David Phillips, author of a report on the PKK by the National Committee on American Foreign Policy in New York, said candidates of the pro-Kurdish Democratic Society Party ran for parliament in July with PKK approval. However, the party only won four out of 12 seats from the Diyarbakir area, a traditional PKK stronghold.
Turkey’s new president, Abdullah Gul, toured mostly Kurdish areas last month with a message of unity and was greeted with flowers and blessings. Gul’s gesture was highly unusual for a Turkish head of state, and represented the Islamic-oriented government’s shift away from the bitter relationship between Kurds and the military-backed, secular elite.
“This increase in PKK activities is in part an effort to assert their relevance since their support is waning at the ballot box,” Phillips said.
Kurds gain rights, but seek more
The Turkish government granted some cultural rights to Kurds as part of its bid to join the European Union. But many Kurds, who comprise 20 percent of Turkey’s population of 75 million, chafe under state controls on freedom of expression.
The PKK started as a Marxist-Leninist group demanding an independent homeland, but shed socialist ideology with the end of the Cold War and says it seeks some degree of self rule, similar to that of Spain’s semiautonomous Catalonia region.
Arrested in 1999, PKK leader Abdullah Ocalan still enjoys a personality cult among sympathizers and is believed to send directives through lawyers from prison.

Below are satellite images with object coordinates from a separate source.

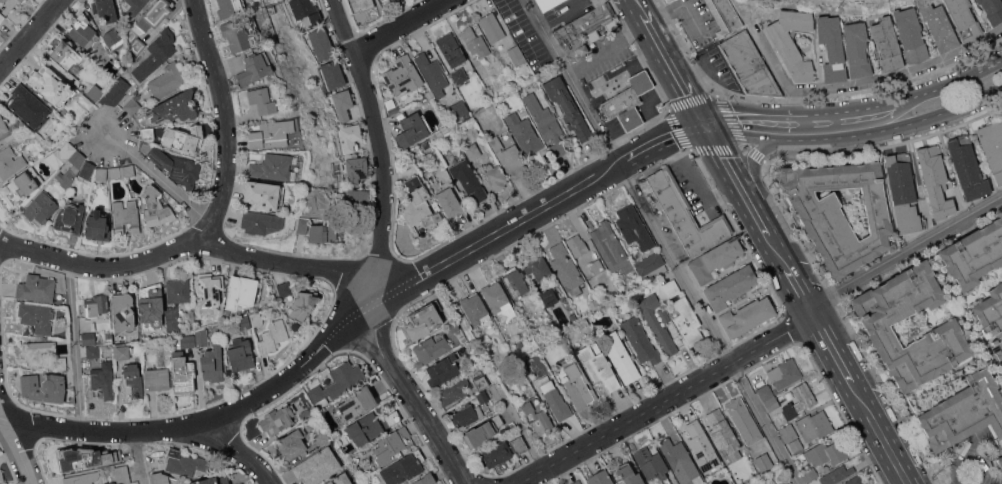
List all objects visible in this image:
building: (0, 0)
building: (20, 0)
building: (668, 0)
building: (598, 2)
building: (546, 3)
building: (361, 4)
building: (9, 5)
building: (133, 6)
building: (229, 7)
building: (105, 9)
building: (992, 10)
building: (305, 12)
building: (724, 16)
building: (1, 17)
building: (963, 19)
building: (149, 22)
road: (398, 26)
building: (939, 26)
building: (492, 27)
building: (82, 30)
building: (585, 31)
building: (239, 33)
building: (910, 34)
road: (30, 35)
road: (656, 37)
building: (113, 38)
building: (475, 41)
building: (791, 42)
building: (321, 43)
building: (887, 44)
building: (831, 47)
building: (451, 49)
building: (857, 49)
building: (156, 54)
building: (516, 54)
building: (66, 56)
building: (99, 56)
building: (749, 64)
building: (254, 67)
building: (482, 70)
road: (781, 71)
building: (432, 73)
road: (622, 73)
building: (333, 74)
building: (402, 75)
building: (459, 75)
building: (610, 76)
building: (167, 80)
building: (51, 85)
building: (95, 92)
building: (115, 92)
building: (425, 94)
building: (262, 100)
building: (85, 101)
building: (628, 101)
road: (689, 101)
building: (23, 102)
road: (890, 102)
road: (646, 103)
building: (343, 104)
road: (719, 105)
building: (132, 106)
building: (391, 106)
building: (175, 107)
building: (567, 107)
building: (459, 109)
building: (52, 115)
road: (737, 118)
road: (227, 121)
building: (546, 123)
road: (901, 126)
traffic signals: (704, 127)
building: (412, 129)
building: (6, 131)
building: (147, 133)
building: (271, 133)
building: (524, 133)
road: (749, 134)
building: (350, 136)
building: (184, 138)
building: (992, 146)
building: (472, 150)
building: (60, 155)
building: (509, 157)
building: (10, 163)
road: (754, 163)
building: (175, 165)
building: (967, 166)
building: (274, 167)
building: (71, 169)
building: (128, 169)
building: (356, 169)
road: (728, 169)
building: (86, 171)
building: (114, 172)
building: (101, 173)
building: (496, 177)
road: (162, 178)
building: (468, 178)
building: (935, 180)
building: (21, 186)
building: (903, 191)
building: (263, 194)
building: (357, 198)
building: (416, 201)
building: (449, 202)
building: (41, 207)
building: (156, 207)
building: (839, 211)
building: (683, 212)
building: (126, 216)
building: (437, 216)
building: (70, 217)
building: (261, 222)
building: (303, 225)
building: (98, 226)
building: (633, 226)
building: (322, 232)
road: (766, 234)
road: (663, 242)
road: (186, 244)
building: (577, 244)
building: (611, 247)
road: (379, 252)
building: (974, 254)
building: (715, 259)
building: (650, 262)
building: (597, 265)
building: (538, 267)
building: (566, 268)
building: (648, 278)
building: (514, 281)
road: (795, 285)
building: (730, 286)
building: (36, 287)
building: (284, 288)
building: (178, 289)
building: (210, 289)
building: (240, 292)
building: (495, 295)
building: (547, 297)
building: (303, 304)
building: (594, 304)
building: (96, 305)
building: (152, 305)
building: (476, 309)
building: (681, 310)
building: (122, 311)
road: (358, 312)
building: (226, 313)
building: (664, 314)
building: (747, 316)
building: (37, 317)
building: (256, 318)
building: (991, 318)
building: (423, 319)
building: (243, 321)
building: (657, 323)
building: (173, 324)
building: (946, 328)
building: (108, 335)
building: (272, 335)
building: (202, 337)
building: (88, 338)
building: (187, 339)
building: (640, 339)
building: (520, 343)
road: (758, 344)
road: (76, 346)
building: (430, 349)
building: (93, 350)
building: (37, 351)
building: (122, 351)
building: (240, 353)
building: (621, 357)
road: (839, 359)
building: (59, 363)
building: (212, 363)
building: (598, 364)
building: (443, 369)
building: (784, 372)
building: (182, 373)
building: (157, 378)
building: (103, 380)
building: (337, 380)
building: (132, 382)
building: (481, 382)
building: (577, 383)
building: (44, 387)
building: (453, 390)
building: (765, 392)
building: (482, 396)
building: (555, 398)
building: (799, 399)
building: (355, 404)
building: (772, 404)
building: (964, 411)
road: (1, 413)
building: (305, 414)
building: (466, 414)
building: (740, 414)
building: (393, 417)
building: (278, 418)
building: (538, 418)
building: (814, 424)
building: (363, 429)
building: (483, 430)
building: (722, 431)
building: (788, 432)
building: (321, 437)
building: (292, 443)
road: (17, 444)
building: (391, 444)
building: (795, 445)
road: (888, 445)
building: (702, 447)
building: (503, 450)
road: (241, 451)
building: (826, 453)
building: (117, 455)
road: (967, 457)
road: (139, 458)
building: (77, 459)
building: (651, 461)
building: (680, 461)
building: (999, 461)
building: (185, 462)
building: (317, 465)
building: (404, 467)
building: (764, 467)
building: (809, 473)
building: (122, 474)
building: (629, 474)
building: (836, 474)
building: (1, 475)
building: (160, 478)
building: (342, 478)
building: (600, 478)
building: (79, 479)
building: (425, 479)
building: (213, 480)
building: (855, 480)
building: (329, 482)
building: (576, 482)
road: (950, 482)
building: (173, 483)
building: (239, 483)
building: (787, 483)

But the tight control that characterized the PKK eroded. In 2004, it dropped a unilateral cease-fire. Last year, a splinter operation called the Kurdistan Freedom Falcons bombed Turkish tourist resorts. An Iranian Kurd group affiliated with the PKK is fighting Iran.
Even the PKK’s military operations are believed to be highly decentralized, with significant independence between the faction based in Iraq and units deep within Turkey. The Kurdish diaspora in Europe, a rich source of PKK funding, also chimes in on the political agenda of Turkish Kurds.
“There have been a lot of times in the past when people were saying the PKK was finished,” said Brandon. “They’ve never gone away, but now people are starting to realize that they’ve never gone away.”